--- DATA PROVIDED ---

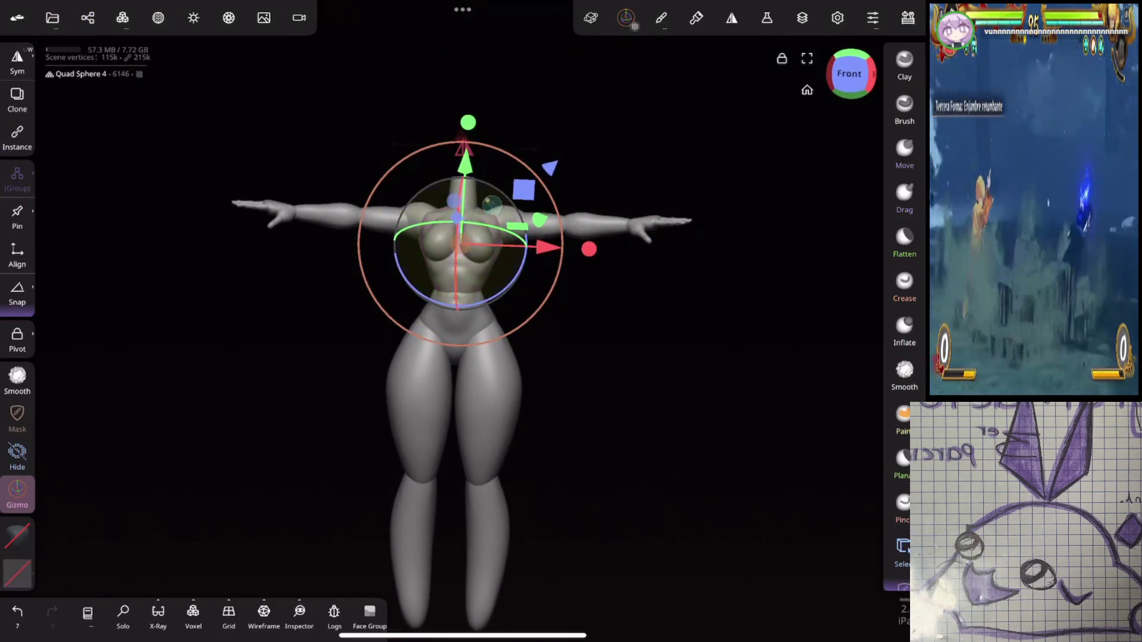
key("ctrl+z")
left_click_drag(655, 255, 701, 234)
Step: Drag the chest Quad Sphere out of the Mirror group to below Quad Sphere 1
left_click(87, 18)
left_click(85, 23)
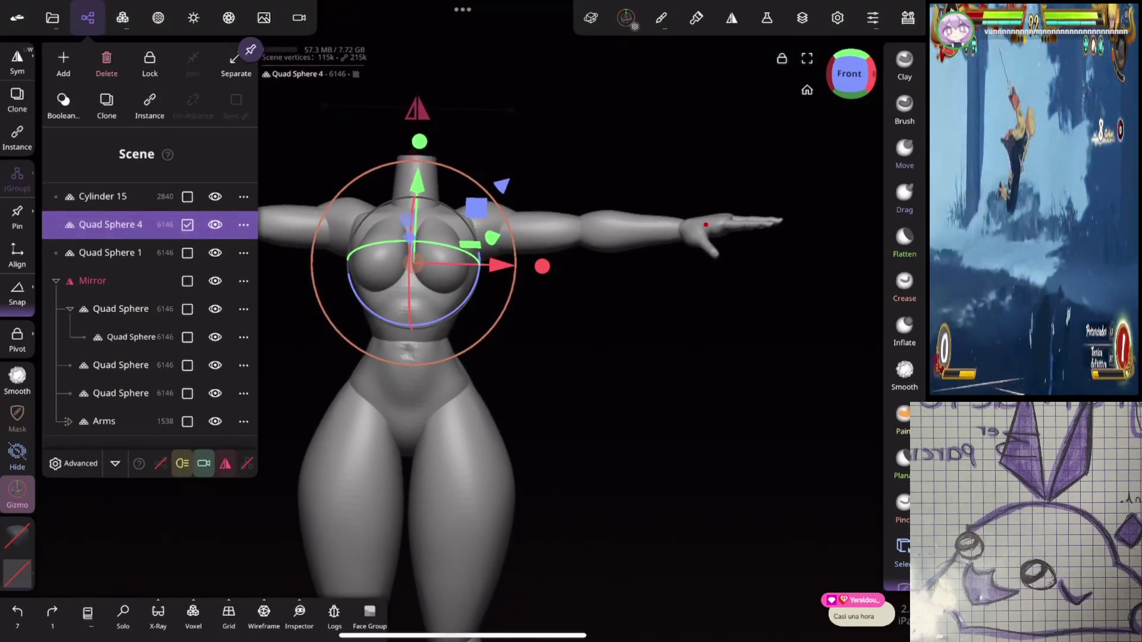
left_click(83, 252)
left_click(70, 225)
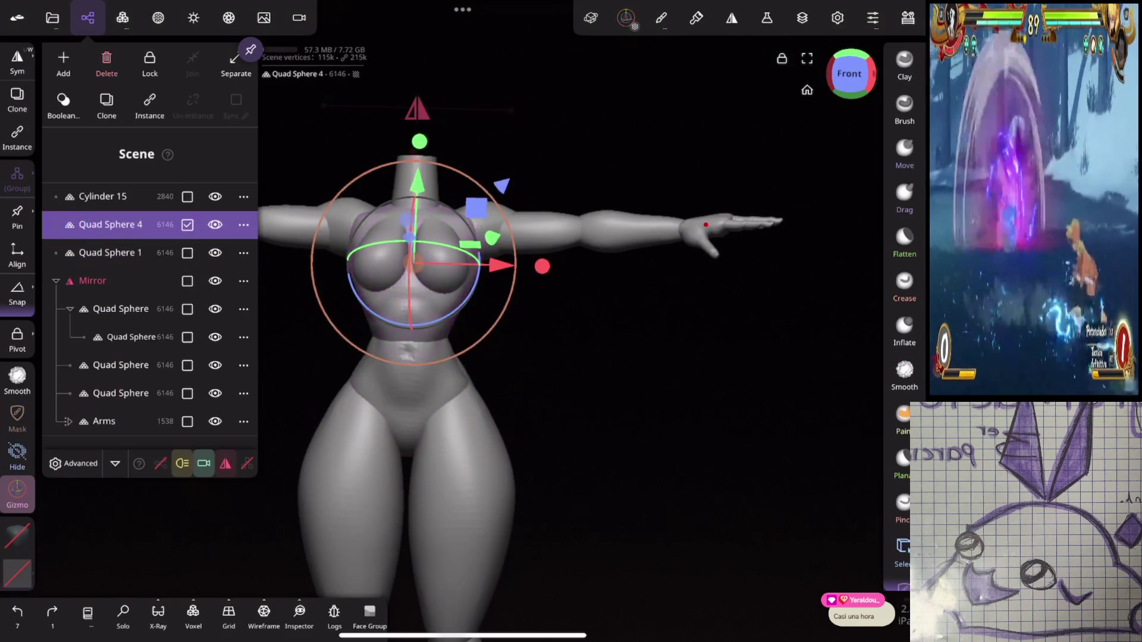
left_click(95, 196)
left_click(89, 308)
left_click(89, 336)
left_click(84, 366)
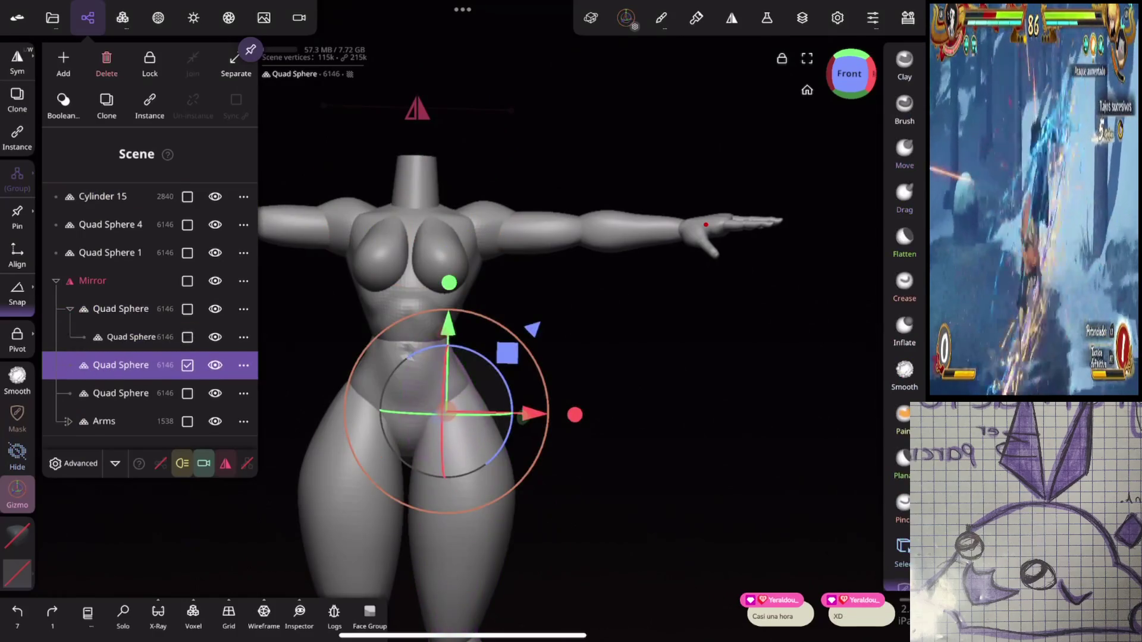
left_click(89, 393)
mouse_move(41, 393)
left_mouse_down()
mouse_move(46, 276)
mouse_move(41, 284)
left_mouse_up()
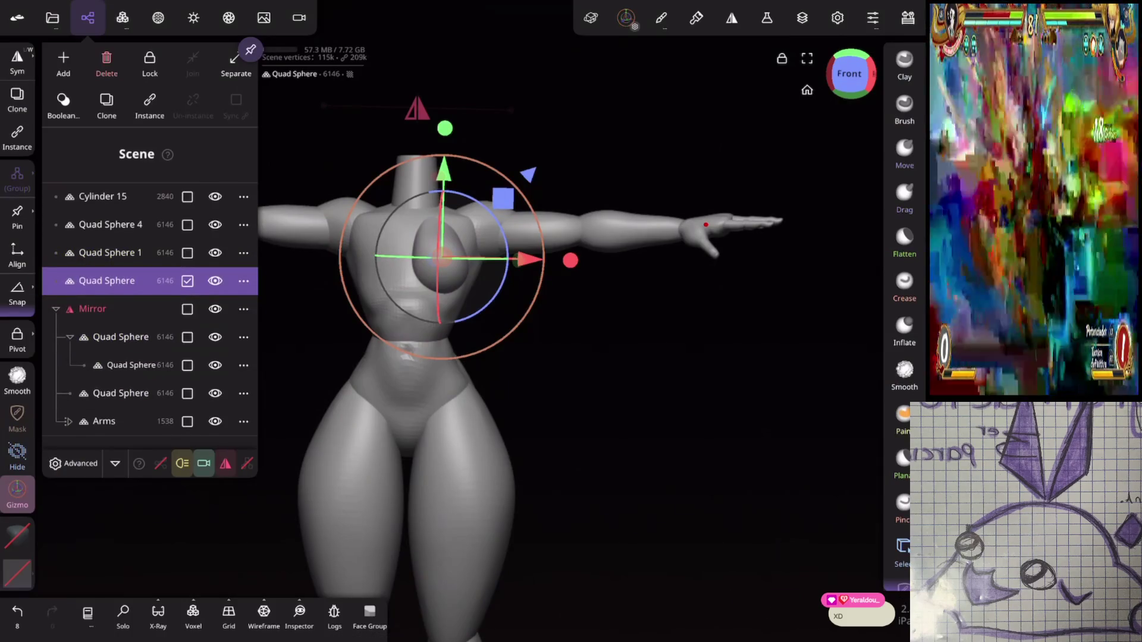
Step: Toggle the advanced scene settings and bring up the Add menu
left_click(55, 464)
left_click(55, 463)
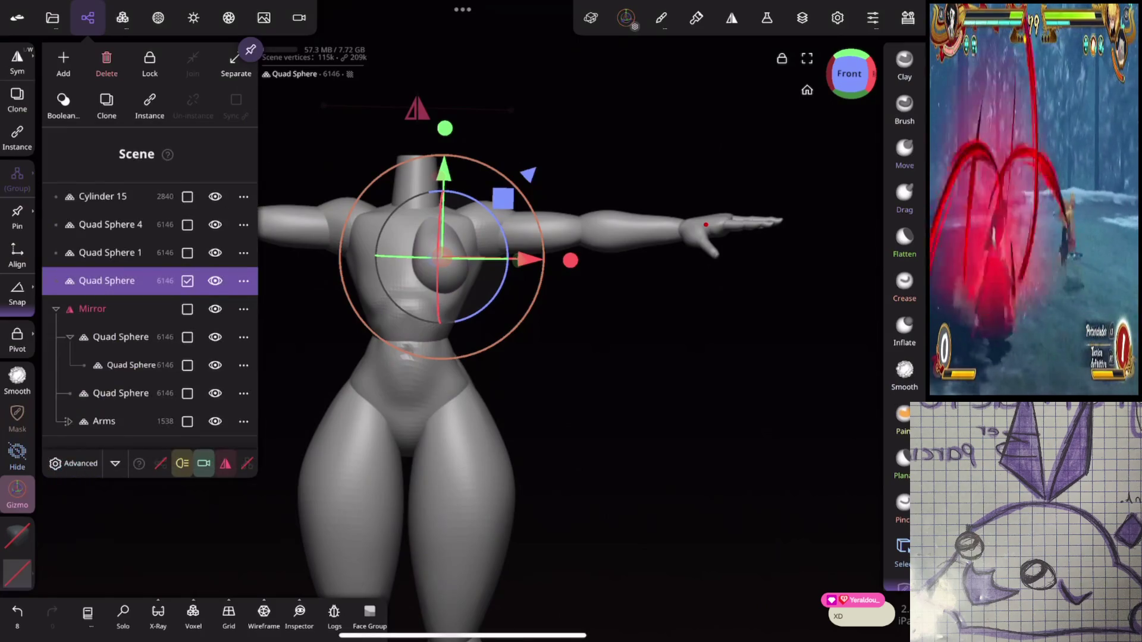
left_click(63, 57)
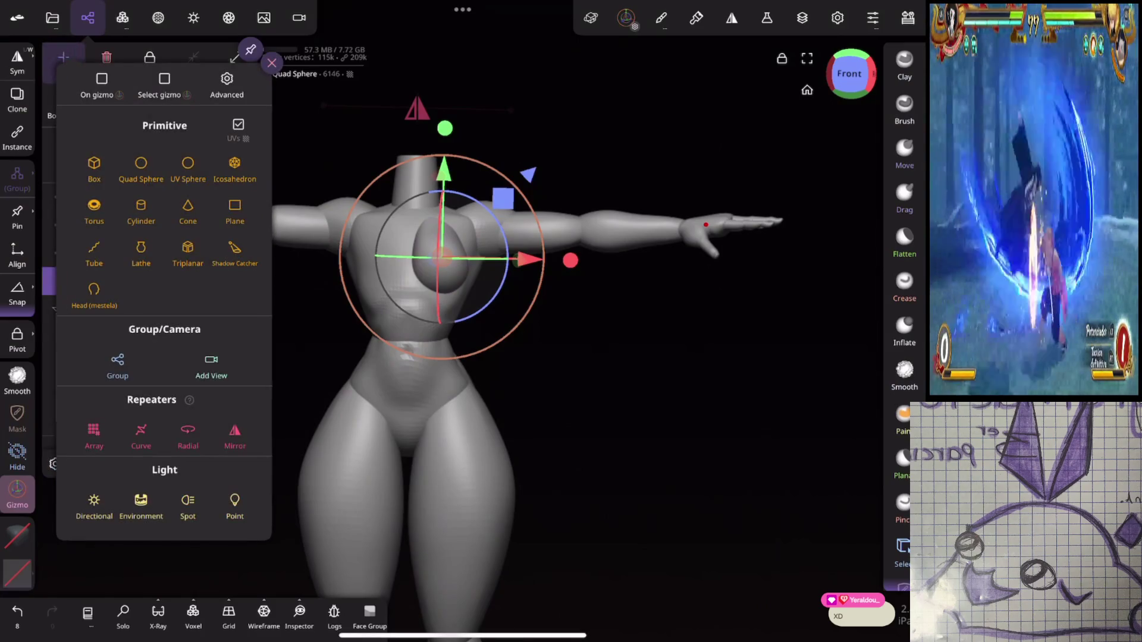
Step: Add a Mirror repeater and nest Mirror 1 under Quad Sphere 4
left_click(235, 435)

---

**REQUIRED WORK:** For every line of the data above that contains "Quad", copy that line.

**EXERCISE RESULT:**
Step: Drag the chest Quad Sphere out of the Mirror group to below Quad Sphere 1
Step: Add a Mirror repeater and nest Mirror 1 under Quad Sphere 4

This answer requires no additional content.